--- START ---
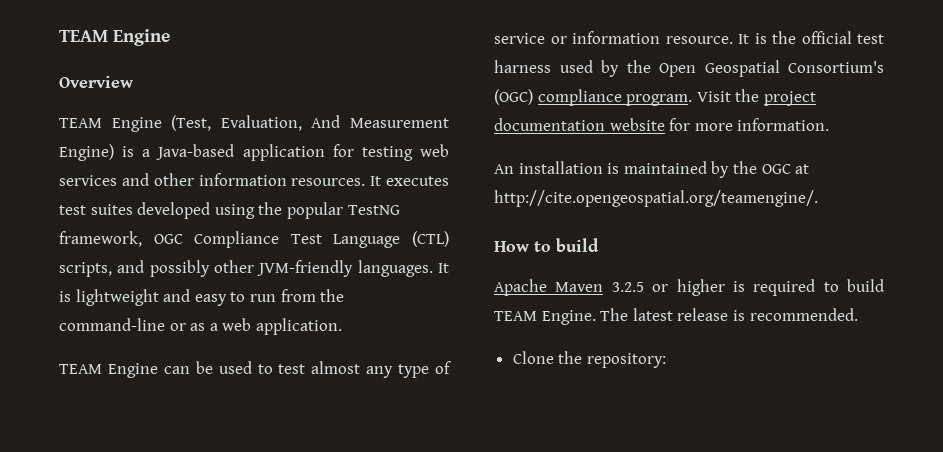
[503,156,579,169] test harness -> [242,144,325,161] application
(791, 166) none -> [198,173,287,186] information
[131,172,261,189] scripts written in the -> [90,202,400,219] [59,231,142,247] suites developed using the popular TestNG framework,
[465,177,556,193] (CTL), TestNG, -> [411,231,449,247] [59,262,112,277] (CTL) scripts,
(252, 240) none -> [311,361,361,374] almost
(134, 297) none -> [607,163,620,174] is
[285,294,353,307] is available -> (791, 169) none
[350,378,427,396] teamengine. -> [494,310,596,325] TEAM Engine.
--- END ---
What is wanted is an exact repetition of the lines from the one with "(134, 297) none -> [607,163,620,174] is" through the last line of the material above, both ends included.

◆ RESPONSE TO THE TASK:
(134, 297) none -> [607,163,620,174] is
[285,294,353,307] is available -> (791, 169) none
[350,378,427,396] teamengine. -> [494,310,596,325] TEAM Engine.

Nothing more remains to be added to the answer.